Dive Brief:
- Federal regulators late last month denied rehearing requests to changes made last year to ISO New England's retirement process aimed at keeping economical power plants from being retired.
- The New England Power Generators Association, Exelon Corp. and NextEra Energy Resources had asked FERC to reconsider the 2016 order they said improperly changed how power plants set rates.
- Federal regulators disagreed, finding the tariff changes "add steps" to the bid review process "but do not fundamentally alter the process in a manner that infringes on petitioners’ rights."
Dive Insight:
FERC in an April 2016 order made rule changes aimed at keeping economical units operating, in part to keep generators from shutting down a marginal unit to boost prices elsewhere. But the commission faced pushback from generators who said the changes, which allowed the grid operator to dictate that units keep operating, essentially stripped them of rate-setting rights.
FERC disagreed, rejecting comparisons to an instance where the commission denied tariff provisions allowing a regional transmission organization the unilateral right to file rates under agreements that required a resource to operate at that rate.
"That case involved the potential loss of a supplier’s right to seek cost recovery from the Commission when the resource disagrees with the regional transmission organization’s filing an unexecuted agreement on the supplier’s behalf," the commission wrote in its Oct. 30 order.
The commission agreed the proposed tariff changes "add steps to the bid review process but do not fundamentally alter the process in a manner that infringes on petitioners’ rights to file rates" under the Federal Power Act.

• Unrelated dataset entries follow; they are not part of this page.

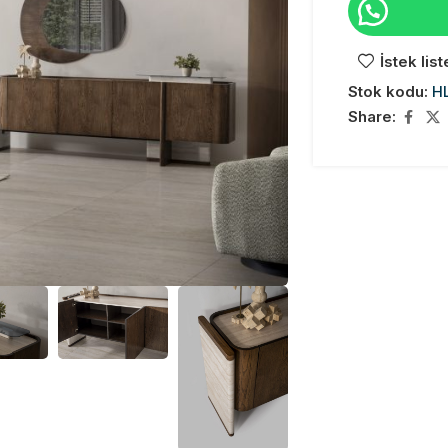
İstek lis
Stok kodu:
H
Share: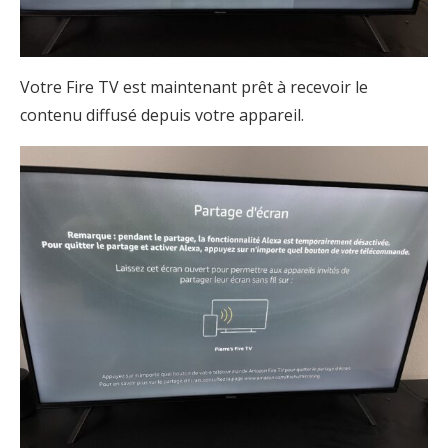
Votre Fire TV est maintenant prêt à recevoir le
contenu diffusé depuis votre appareil.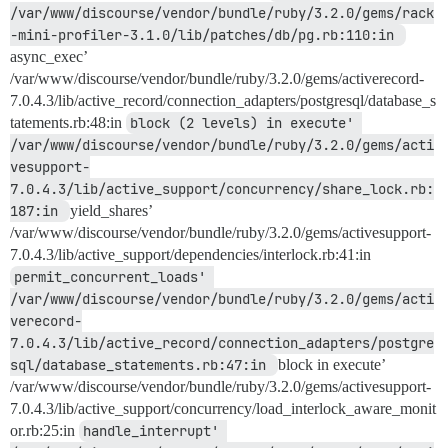
/var/www/discourse/vendor/bundle/ruby/3.2.0/gems/rack
-mini-profiler-3.1.0/lib/patches/db/pg.rb:110:in 
async_exec’
/var/www/discourse/vendor/bundle/ruby/3.2.0/gems/activerecord-
7.0.4.3/lib/active_record/connection_adapters/postgresql/database_s
tatements.rb:48:in
block (2 levels) in execute' 
/var/www/discourse/vendor/bundle/ruby/3.2.0/gems/acti
vesupport-
7.0.4.3/lib/active_support/concurrency/share_lock.rb:
187:in 
yield_shares’
/var/www/discourse/vendor/bundle/ruby/3.2.0/gems/activesupport-
7.0.4.3/lib/active_support/dependencies/interlock.rb:41:in
permit_concurrent_loads' 
/var/www/discourse/vendor/bundle/ruby/3.2.0/gems/acti
verecord-
7.0.4.3/lib/active_record/connection_adapters/postgre
sql/database_statements.rb:47:in 
block in execute’
/var/www/discourse/vendor/bundle/ruby/3.2.0/gems/activesupport-
7.0.4.3/lib/active_support/concurrency/load_interlock_aware_monit
or.rb:25:in
handle_interrupt' 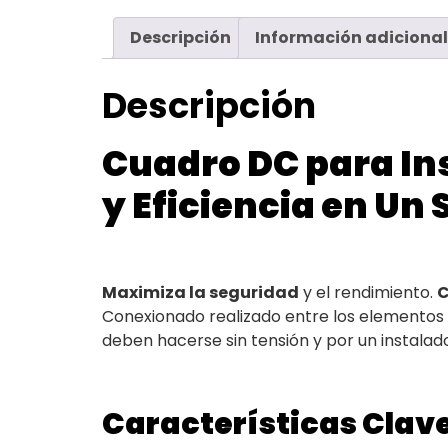
Descripción
Información adicional
Descripción
Cuadro DC para In
y Eficiencia en Un
Maximiza la seguridad
y el rendimiento.
C
Conexionado realizado entre los elementos
deben hacerse sin tensión y por un instalado
Características Clav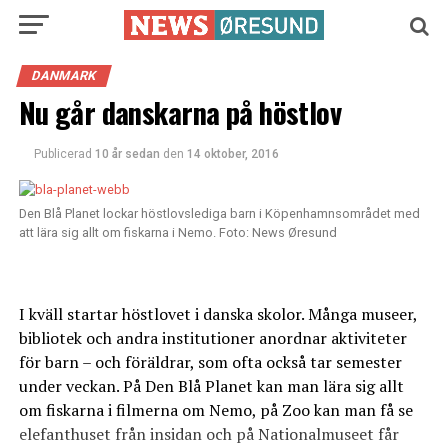
DANMARK
Nu går danskarna på höstlov
Publicerad
10 år sedan
den
14 oktober, 2016
Den Blå Planet lockar höstlovslediga barn i Köpenhamnsområdet med
att lära sig allt om fiskarna i Nemo. Foto: News Øresund
I kväll startar höstlovet i danska skolor. Många museer,
bibliotek och andra institutioner anordnar aktiviteter
för barn – och föräldrar, som ofta också tar semester
under veckan. På Den Blå Planet kan man lära sig allt
om fiskarna i filmerna om Nemo, på Zoo kan man få se
elefanthuset från insidan och på Nationalmuseet får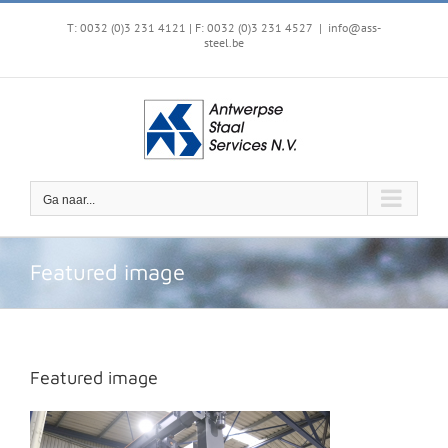
Ga
naar
T: 0032 (0)3 231 4121 | F: 0032 (0)3 231 4527
|
info@ass-
steel.be
inhoud
Ga naar...
Featured image
Featured image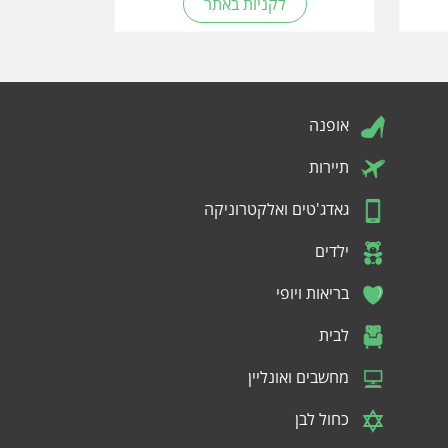
לקניות באתר
אופנה
תיירות
גאדג'טים ואלקטרוניקה
ילדים
בריאות ויופי
לבית
מחשבים ואונליין
כחול לבן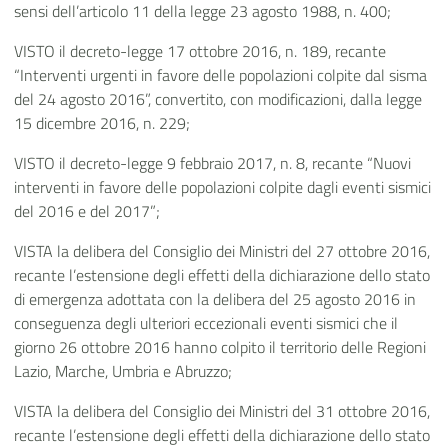
sensi dell’articolo 11 della legge 23 agosto 1988, n. 400;
VISTO il decreto-legge 17 ottobre 2016, n. 189, recante
“Interventi urgenti in favore delle popolazioni colpite dal sisma
del 24 agosto 2016”, convertito, con modificazioni, dalla legge
15 dicembre 2016, n. 229;
VISTO il decreto-legge 9 febbraio 2017, n. 8, recante “Nuovi
interventi in favore delle popolazioni colpite dagli eventi sismici
del 2016 e del 2017”;
VISTA la delibera del Consiglio dei Ministri del 27 ottobre 2016,
recante l’estensione degli effetti della dichiarazione dello stato
di emergenza adottata con la delibera del 25 agosto 2016 in
conseguenza degli ulteriori eccezionali eventi sismici che il
giorno 26 ottobre 2016 hanno colpito il territorio delle Regioni
Lazio, Marche, Umbria e Abruzzo;
VISTA la delibera del Consiglio dei Ministri del 31 ottobre 2016,
recante l’estensione degli effetti della dichiarazione dello stato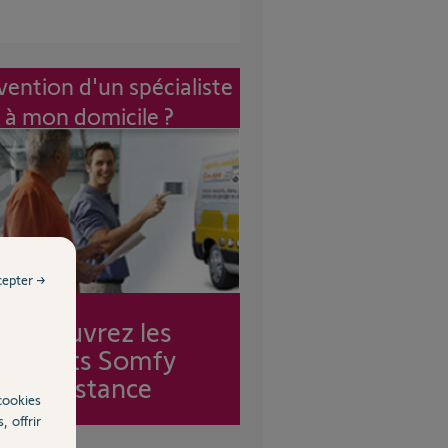
vention d'un spécialiste
à mon domicile ?
cepter →
Découvrez les
forfaits Somfy
Assistance
cookies
, offrir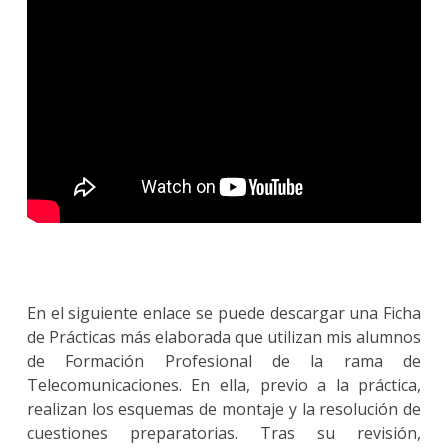
En el siguiente enlace se puede descargar una Ficha
de Prácticas más elaborada que utilizan mis alumnos
de Formación Profesional de la rama de
Telecomunicaciones. En ella, previo a la práctica,
realizan los esquemas de montaje y la resolución de
cuestiones preparatorias. Tras su revisión,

In proposing the changes to mitigate market power, ISO New England had told FERC that given the region's disappearing excess supply of capacity over the past several years, in instances where capacity supply conditions are tight, a supplier could seek to retire an existing resource to reduce available supply and increase prices in order to benefit the remainder of that supplier’s resource portfolio.
FERC, in denying the rehearing, said that "only those suppliers that fail to demonstrate the reasonableness of their cost estimates and exceed the materiality threshold will be mitigated by the Internal Market Monitor."